The most postmodern stroke of all in the film's ultimate cut, though, is the one that does directly reference comic books: the Black Freighter subplot.  Even after seeing the theatrical cut of the film and reading the graphic novel, I had doubts about the possibility of integrating this story into the film -- though I saw the thematic connections, I wasn't sure what it would really add.  The ultimate cut proved me definitively wrong.  The Black Freighter sequences, executed in vivid (and often disgusting) 2-D animation, aren't just a visual triumph.  If in the book this captain's sordid tale ran parallel to the main story, serving to provide mainly a meta-textual commentary on the nature of comic books themselves, in the movie it becomes something less cerebral: a kind of David Lynchian opening into of the city's troubled mind.  In one scene, the camera zooms on a single panel of the comic -- slowly the waves begin to lap, and we are transported.  Yet the animation, bracketed by a primarily live action film, serves as a constant reminder that the story we're viewing is the creation of someone, that it's the product of a particular psychology and perspective.  And while the graphic novel told us who drew Black Freighter and why, creating a larger context in which the comic functioned as society's mirror, the movie allows us to access the comic's grisly seascape only through the more junior of the two Bernards, whose response to it is nuanced, perplexed, and largely internal.  If Veidt's creation -- a united world -- is meant to be that public and impersonal thing, the greatest good for the greatest number, the Black Freighter is the perfect counterpoint: private, handmade, self-contained, the product of neurosis and obsession, and without a materially positive effect on anyone, yet somehow viscerally true.  It's apt that we see the obliteration of this comic, and this reader, in Veidt's nuclear blast: in destroying the city, he hasn't just wrecked one real world, but the millions of tiny imagined ones carried around in people's heads.

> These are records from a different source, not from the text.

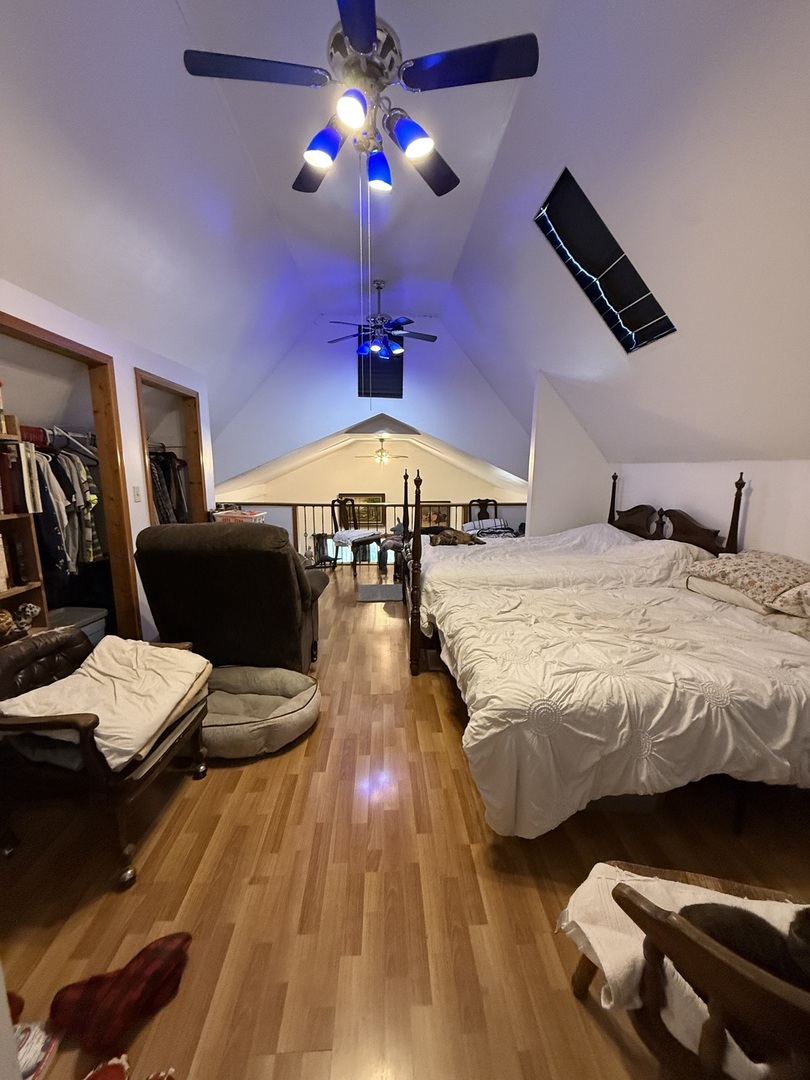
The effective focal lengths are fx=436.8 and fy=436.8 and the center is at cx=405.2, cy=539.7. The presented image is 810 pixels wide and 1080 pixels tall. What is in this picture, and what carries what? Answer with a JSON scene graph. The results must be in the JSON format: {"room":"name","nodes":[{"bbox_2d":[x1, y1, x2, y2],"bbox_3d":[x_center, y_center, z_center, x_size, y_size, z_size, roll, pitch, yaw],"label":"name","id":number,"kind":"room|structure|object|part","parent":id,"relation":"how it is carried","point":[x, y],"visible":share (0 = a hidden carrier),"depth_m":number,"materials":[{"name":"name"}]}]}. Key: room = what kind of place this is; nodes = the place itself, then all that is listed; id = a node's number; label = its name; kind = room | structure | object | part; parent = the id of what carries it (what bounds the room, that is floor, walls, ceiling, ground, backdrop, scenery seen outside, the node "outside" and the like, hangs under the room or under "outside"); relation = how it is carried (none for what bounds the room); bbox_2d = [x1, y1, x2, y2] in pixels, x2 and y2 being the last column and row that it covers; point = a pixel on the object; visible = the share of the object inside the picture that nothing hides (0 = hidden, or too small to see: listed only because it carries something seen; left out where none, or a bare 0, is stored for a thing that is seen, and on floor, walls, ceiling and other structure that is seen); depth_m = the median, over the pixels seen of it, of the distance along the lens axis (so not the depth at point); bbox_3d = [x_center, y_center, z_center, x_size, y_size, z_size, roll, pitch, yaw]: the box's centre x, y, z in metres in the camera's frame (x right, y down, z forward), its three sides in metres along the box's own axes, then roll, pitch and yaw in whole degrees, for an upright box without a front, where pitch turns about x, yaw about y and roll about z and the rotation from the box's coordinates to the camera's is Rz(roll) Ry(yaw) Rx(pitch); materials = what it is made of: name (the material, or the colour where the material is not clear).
{"room":"bedroom","nodes":[
{"label":"bedroom","id":0,"kind":"room"},
{"bbox_2d":[0,276,214,646],"bbox_3d":[-2.078,-0.108,2.244,0.152,2.355,5.628,0,11,-3],"label":"left wall","id":1,"kind":"structure","parent":0,"point":[125,389],"depth_m":3.09,"materials":[{"name":"white paint"}]},
{"bbox_2d":[0,313,141,648],"bbox_3d":[-2.102,-0.009,2.424,0.563,2.137,1.312,0,11,-3],"label":"closet","id":2,"kind":"object","parent":1,"relation":"in","point":[36,334],"visible":0.53,"depth_m":2.89,"materials":[{"name":"brown wood"}]},
{"bbox_2d":[20,425,96,444],"bbox_3d":[-2.338,-0.695,2.843,0.354,0.070,0.959,0,11,-3],"label":"closet rod","id":3,"kind":"object","parent":2,"relation":"attached to","point":[90,436],"visible":0.62,"depth_m":2.84,"materials":[{"name":"metal"}]},
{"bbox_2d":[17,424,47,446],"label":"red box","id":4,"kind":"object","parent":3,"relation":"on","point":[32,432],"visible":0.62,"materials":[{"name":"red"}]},
{"bbox_2d":[25,436,102,578],"bbox_3d":[-2.230,-0.231,2.725,0.592,0.837,0.837,0,11,-3],"label":"hanging clothes","id":5,"kind":"object","parent":3,"relation":"hanging from","point":[72,493],"visible":0.52,"depth_m":2.65,"materials":[{"name":"fabric"}]},
{"bbox_2d":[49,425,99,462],"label":"clothes hangers","id":6,"kind":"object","parent":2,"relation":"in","point":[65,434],"visible":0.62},
{"bbox_2d":[48,606,107,644],"bbox_3d":[-2.292,0.689,2.910,0.392,0.367,0.463,2,11,7],"label":"storage bin","id":7,"kind":"object","parent":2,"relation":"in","point":[70,611],"visible":0.25,"depth_m":2.94,"materials":[{"name":"plastic"}]},
{"bbox_2d":[132,485,141,502],"bbox_3d":[-1.982,-0.343,3.226,0.017,0.120,0.071,0,11,-3],"label":"light switch","id":8,"kind":"object","parent":1,"relation":"attached to","point":[136,495],"visible":0.96,"depth_m":3.22,"materials":[{"name":"white plastic"}]},
{"bbox_2d":[134,368,206,525],"bbox_3d":[-2.167,-0.323,3.970,0.327,2.047,1.173,0,11,-3],"label":"closet","id":9,"kind":"object","parent":1,"relation":"in","point":[196,423],"visible":0.28,"depth_m":4.32,"materials":[{"name":"brown wood"}]},
{"bbox_2d":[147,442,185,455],"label":"closet rod","id":10,"kind":"object","parent":9,"relation":"attached to","point":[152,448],"visible":0.52,"depth_m":4.16,"materials":[{"name":"metal"}]},
{"bbox_2d":[149,446,188,524],"bbox_3d":[-2.364,-0.429,4.084,0.676,0.910,0.656,0,11,-3],"label":"hanging clothes","id":11,"kind":"object","parent":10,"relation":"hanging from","point":[174,468],"visible":0.29,"depth_m":4.05,"materials":[{"name":"fabric"}]},
{"bbox_2d":[213,318,528,499],"bbox_3d":[-0.377,-1.446,6.454,4.710,3.404,0.146,0,11,-3],"label":"back wall","id":12,"kind":"structure","parent":0,"point":[403,402],"depth_m":6.31,"materials":[{"name":"white paint"}]},
{"bbox_2d":[357,335,403,397],"bbox_3d":[-0.354,-2.458,6.136,0.676,0.933,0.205,0,11,-3],"label":"window","id":13,"kind":"object","parent":12,"relation":"in","point":[401,389],"visible":0.73,"depth_m":6.14,"materials":[{"name":"black glass"}]},
{"bbox_2d":[224,431,522,550],"bbox_3d":[-0.516,-0.557,9.321,6.334,3.553,0.148,0,11,-3],"label":"far wall","id":14,"kind":"structure","parent":0,"point":[363,470],"depth_m":9.12,"materials":[{"name":"beige paint"}]},
{"bbox_2d":[338,492,386,529],"bbox_3d":[-0.889,-0.565,9.091,1.054,0.835,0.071,0,11,-3],"label":"picture","id":15,"kind":"structure","parent":14,"relation":"in","point":[366,498],"depth_m":9.07},
{"bbox_2d":[420,501,451,528],"bbox_3d":[0.599,-0.393,9.503,0.861,0.868,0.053,0,11,-3],"label":"picture","id":16,"kind":"object","parent":14,"relation":"in","point":[446,513],"visible":0.51,"depth_m":9.46,"materials":[{"name":"brown"}]},
{"bbox_2d":[0,561,808,1079],"bbox_3d":[-0.052,0.905,3.432,5.183,0.111,8.173,0,11,-3],"label":"floor","id":17,"kind":"structure","parent":0,"point":[228,777],"depth_m":1.48,"materials":[{"name":"brown wood"}]},
{"bbox_2d":[0,407,49,633],"bbox_3d":[-2.055,0.126,1.815,0.377,1.575,0.939,0,11,-3],"label":"bookshelf","id":18,"kind":"object","parent":17,"relation":"on","point":[34,584],"visible":0.52,"depth_m":2.22,"materials":[{"name":"brown wood"}]},
{"bbox_2d":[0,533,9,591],"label":"book","id":19,"kind":"object","parent":18,"relation":"in","point":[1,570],"visible":0.99,"depth_m":2.13,"materials":[{"name":"paper"}]},
{"bbox_2d":[0,438,39,515],"bbox_3d":[-2.066,-0.316,2.180,0.265,0.351,0.296,0,11,-3],"label":"book","id":20,"kind":"object","parent":18,"relation":"in","point":[25,509],"visible":0.92,"depth_m":2.22,"materials":[{"name":"paper"}]},
{"bbox_2d":[2,602,39,638],"bbox_3d":[-1.907,0.400,2.128,0.167,0.169,0.185,0,11,-3],"label":"stuffed toy","id":21,"kind":"object","parent":18,"relation":"in","point":[32,609],"visible":0.94,"depth_m":2.12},
{"bbox_2d":[14,1020,60,1079],"bbox_3d":[-0.944,1.244,1.041,0.192,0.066,0.159,0,11,-3],"label":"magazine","id":22,"kind":"object","parent":17,"relation":"on","point":[38,1049],"visible":0.72,"depth_m":1.06,"materials":[{"name":"white paper"}]},
{"bbox_2d":[0,629,210,890],"bbox_3d":[-1.254,0.774,1.761,0.698,0.716,0.698,0,11,-3],"label":"armchair","id":23,"kind":"object","parent":17,"relation":"on","point":[85,731],"visible":0.66,"depth_m":1.54,"materials":[{"name":"brown leather"}]},
{"bbox_2d":[0,636,209,769],"bbox_3d":[-1.143,0.613,1.750,0.515,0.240,0.600,2,11,8],"label":"blanket","id":24,"kind":"object","parent":23,"relation":"on","point":[67,681],"visible":0.88,"depth_m":1.67,"materials":[{"name":"beige fabric"}]},
{"bbox_2d":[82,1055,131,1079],"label":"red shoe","id":25,"kind":"object","parent":17,"relation":"on","point":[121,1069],"visible":0.99,"depth_m":1.02,"materials":[{"name":"red fabric"}]},
{"bbox_2d":[50,932,191,1057],"bbox_3d":[-0.748,1.197,1.164,0.297,0.112,0.213,0,11,-3],"label":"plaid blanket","id":26,"kind":"object","parent":17,"relation":"on","point":[132,976],"visible":0.99,"depth_m":1.13,"materials":[{"name":"red fabric"}]},
{"bbox_2d":[134,522,327,672],"bbox_3d":[-1.069,0.365,2.975,1.038,1.064,1.025,0,11,-3],"label":"recliner","id":27,"kind":"object","parent":17,"relation":"on","point":[279,568],"visible":0.87,"depth_m":2.57,"materials":[{"name":"fabric"}]},
{"bbox_2d":[212,508,266,523],"bbox_3d":[-1.721,-0.204,4.602,0.473,0.209,0.378,0,11,-3],"label":"laundry basket","id":28,"kind":"object","parent":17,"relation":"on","point":[245,516],"visible":0.54,"depth_m":4.45,"materials":[{"name":"plastic"}]},
{"bbox_2d":[200,663,319,761],"bbox_3d":[-0.889,0.927,2.448,0.839,0.194,0.722,0,11,-3],"label":"dog bed","id":29,"kind":"object","parent":17,"relation":"on","point":[305,693],"visible":0.78,"depth_m":2.36,"materials":[{"name":"grey fabric"}]},
{"bbox_2d":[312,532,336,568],"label":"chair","id":30,"kind":"object","parent":17,"relation":"on","point":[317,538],"visible":0.74,"depth_m":6.04,"materials":[{"name":"black metal"}]},
{"bbox_2d":[331,496,380,574],"bbox_3d":[-0.664,-0.084,5.868,0.517,1.022,0.523,8,13,34],"label":"wooden chair","id":31,"kind":"object","parent":17,"relation":"on","point":[332,504],"visible":0.84,"depth_m":5.79,"materials":[{"name":"brown wood"}]},
{"bbox_2d":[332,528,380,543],"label":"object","id":32,"kind":"object","parent":31,"relation":"on","point":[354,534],"visible":0.87,"depth_m":5.68,"materials":[{"name":"white fabric"}]},
{"bbox_2d":[222,501,522,562],"bbox_3d":[-0.218,-0.098,6.118,4.786,0.970,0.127,0,11,-3],"label":"railing","id":33,"kind":"object","parent":17,"relation":"on","point":[303,504],"visible":0.31,"depth_m":6.03,"materials":[{"name":"brown wood"}]},
{"bbox_2d":[357,582,402,602],"bbox_3d":[-0.262,0.585,4.919,0.553,0.012,0.609,0,11,-3],"label":"floor mat","id":34,"kind":"object","parent":17,"relation":"on","point":[370,591],"visible":0.99,"depth_m":4.86,"materials":[{"name":"grey carpet"}]},
{"bbox_2d":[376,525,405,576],"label":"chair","id":35,"kind":"object","parent":17,"relation":"on","point":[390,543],"visible":0.52,"depth_m":5.60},
{"bbox_2d":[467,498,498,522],"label":"wooden chair","id":36,"kind":"object","parent":17,"relation":"on","point":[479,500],"visible":0.35,"depth_m":6.00,"materials":[{"name":"wood"}]},
{"bbox_2d":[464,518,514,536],"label":"blanket","id":37,"kind":"object","parent":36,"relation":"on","point":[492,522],"visible":0.63,"depth_m":5.40,"materials":[{"name":"fabric"}]},
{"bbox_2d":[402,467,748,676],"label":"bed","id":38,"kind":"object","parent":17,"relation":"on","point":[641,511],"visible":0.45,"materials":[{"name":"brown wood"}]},
{"bbox_2d":[401,467,805,836],"bbox_3d":[1.221,0.340,2.445,2.201,1.342,2.445,0,11,-3],"label":"bed","id":39,"kind":"object","parent":17,"relation":"on","point":[733,520],"visible":0.94,"depth_m":1.74,"materials":[{"name":"wood"}]},
{"bbox_2d":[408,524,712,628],"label":"comforter","id":40,"kind":"object","parent":39,"relation":"on","point":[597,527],"visible":0.42,"depth_m":3.33,"materials":[{"name":"white fabric"}]},
{"bbox_2d":[429,527,485,545],"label":"cat","id":41,"kind":"object","parent":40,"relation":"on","point":[448,541],"visible":0.82,"depth_m":4.06,"materials":[{"name":"brown"}]},
{"bbox_2d":[432,542,809,834],"bbox_3d":[1.164,0.622,2.384,2.034,0.661,1.811,0,11,-3],"label":"comforter","id":42,"kind":"object","parent":39,"relation":"on","point":[757,763],"visible":0.83,"depth_m":1.70,"materials":[{"name":"white fabric"}]},
{"bbox_3d":[2.087,0.041,3.604,0.224,1.135,1.423,0,11,-3],"label":"headboard","id":43,"kind":"part","parent":39,"relation":"part of","materials":[{"name":"brown wood"}]},
{"bbox_2d":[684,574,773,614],"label":"pillow","id":44,"kind":"object","parent":39,"relation":"on","point":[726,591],"visible":0.42,"depth_m":2.55,"materials":[{"name":"white fabric"}]},
{"bbox_2d":[688,549,809,611],"bbox_3d":[2.112,0.205,2.548,0.495,0.246,0.723,0,11,-3],"label":"pillow","id":45,"kind":"object","parent":39,"relation":"on","point":[775,575],"visible":0.94,"depth_m":2.45,"materials":[{"name":"beige fabric"}]},
{"bbox_2d":[773,581,809,618],"bbox_3d":[2.112,0.308,2.023,0.529,0.220,0.601,0,11,-3],"label":"pillow","id":46,"kind":"object","parent":39,"relation":"on","point":[808,591],"visible":0.97,"depth_m":2.14,"materials":[{"name":"fabric"}]},
{"bbox_2d":[569,861,809,1079],"bbox_3d":[0.783,1.012,0.898,0.697,0.566,0.515,4,11,18],"label":"wooden chair","id":47,"kind":"object","parent":17,"relation":"on","point":[719,886],"visible":0.57,"depth_m":0.82,"materials":[{"name":"brown wood"}]},
{"bbox_2d":[677,899,809,989],"bbox_3d":[0.767,0.804,0.898,0.391,0.252,0.203,6,12,26],"label":"cat","id":48,"kind":"object","parent":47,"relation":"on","point":[722,910],"visible":0.58,"depth_m":0.86},
{"bbox_2d":[0,0,809,485],"bbox_3d":[0.029,-1.885,3.183,6.804,1.566,7.493,0,11,-3],"label":"ceiling","id":49,"kind":"structure","parent":0,"point":[183,5],"depth_m":2.37,"materials":[{"name":"white paint"}]},
{"bbox_2d":[182,0,540,197],"bbox_3d":[-0.156,-1.831,1.747,1.209,0.787,1.203,-6,12,-31],"label":"ceiling fan","id":50,"kind":"object","parent":49,"relation":"hanging from","point":[354,35],"visible":0.99,"depth_m":1.65,"materials":[{"name":"black metal"}]},
{"bbox_3d":[-0.316,-1.489,1.675,0.136,0.133,0.134,0,11,-3],"label":"shade","id":51,"kind":"part","parent":50,"relation":"part of","materials":[{"name":"glass"}]},
{"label":"shade","id":52,"kind":"part","parent":50,"relation":"part of","materials":[{"name":"glass"}]},
{"bbox_3d":[-0.113,-1.525,1.827,0.127,0.136,0.129,0,11,-3],"label":"shade","id":53,"kind":"part","parent":50,"relation":"part of","materials":[{"name":"blue glass"}]},
{"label":"shade","id":54,"kind":"part","parent":50,"relation":"part of","materials":[{"name":"glass"}]},
{"bbox_2d":[325,280,437,361],"bbox_3d":[-0.249,-2.366,4.720,1.159,0.785,1.147,0,11,-3],"label":"ceiling fan","id":55,"kind":"object","parent":49,"relation":"hanging from","point":[379,287],"visible":0.99,"depth_m":4.67,"materials":[{"name":"blue metal"}]},
{"bbox_2d":[353,433,409,464],"bbox_3d":[-0.472,-1.770,8.655,1.086,0.573,1.113,0,11,-3],"label":"ceiling fan","id":56,"kind":"object","parent":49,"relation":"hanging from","point":[381,459],"visible":0.99,"depth_m":8.59,"materials":[{"name":"metal"}]},
{"bbox_2d":[536,167,675,352],"bbox_3d":[1.266,-1.725,2.770,0.744,0.821,0.727,0,11,-3],"label":"skylight","id":57,"kind":"object","parent":49,"relation":"in","point":[548,212],"visible":0.75,"depth_m":2.83,"materials":[{"name":"black glass"}]},
{"bbox_2d":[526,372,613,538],"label":"partition wall","id":58,"kind":"structure","parent":0,"point":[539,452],"depth_m":4.88,"materials":[{"name":"white paint"}]},
{"bbox_2d":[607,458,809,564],"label":"right wall","id":59,"kind":"structure","parent":0,"point":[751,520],"depth_m":3.03,"materials":[{"name":"white paint"}]}
]}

I could spend some time pointing out what's wrong with this film -- the unintentionally hilarious sex scene, Malin Akerman's wobbly performance (she sure is cute though), the dialogue's sometimes clunky exposition.  But none of that interests me nearly as much as the picture's sweeping ambition, and its great success on the whole in realizing it.  The Village Voice once famously said reviewing Mason & Dixon was like "reviewing the Atlantic Ocean"; I'd have to say the same thing about Watchmen.  It's dark, and deep, and sometimes very cold, but it merits a lot of exploring.

2 comments:

Eric T said...

I wonder what you make of the line that drew some laughs in the theater, when Nite Owl asks the Comedian during the police riots, "what happened to the American dream?" ("It came true. You're lookin' at it," replies the Comedian, in front of an American flag.)

Why the almost absurd ironic remove here? I bought the postmodern references (like the Vietnam/Wagner/Coppola "joke"), but abstract thematic exposition in dialog seems different. The dialog isn't a cultural signifier or a "found object," yet the scene plays out (complete with swelling music) like it's advertising itself.

I honestly don't know, but my best guess is that those lines stamp the flashback into the viewer's mind as a Comedian icon -- an entire scene portraying the character as an idea (like an extended version of the Comedian's smiley-face "badge").

The Chawmonger said...

I think you hit the nail on the head when you say, "Those lines stamp the flashback into the viewer's mind as a Comedian icon -- an entire scene portraying the character as an idea (like an extended version of the Comedian's smiley-face 'badge')." Snyder is in the business of making icons here -- he even talks on the director's commentary about how he went out of his way to put the characters in superhero "poses," like when Rorschach is perched on the windowsill of the Comedian's apartment. In the scene you mentioned, the characters are adopting "poses" in the dialogue too -- it isn't subtle or realistic, but I'd argue it is in keeping with the choices he's making elsewhere in the film.

(As a side note, can I go on and on about how much I love the fact Rorschach calls the smiley face a "badge," like a sheriff's, as opposed to what it is: a novelty button you could buy in any card shop? There's something so endearingly childlike about Rorschach, even if he has killed a man with a meat cleaver to the forehead.)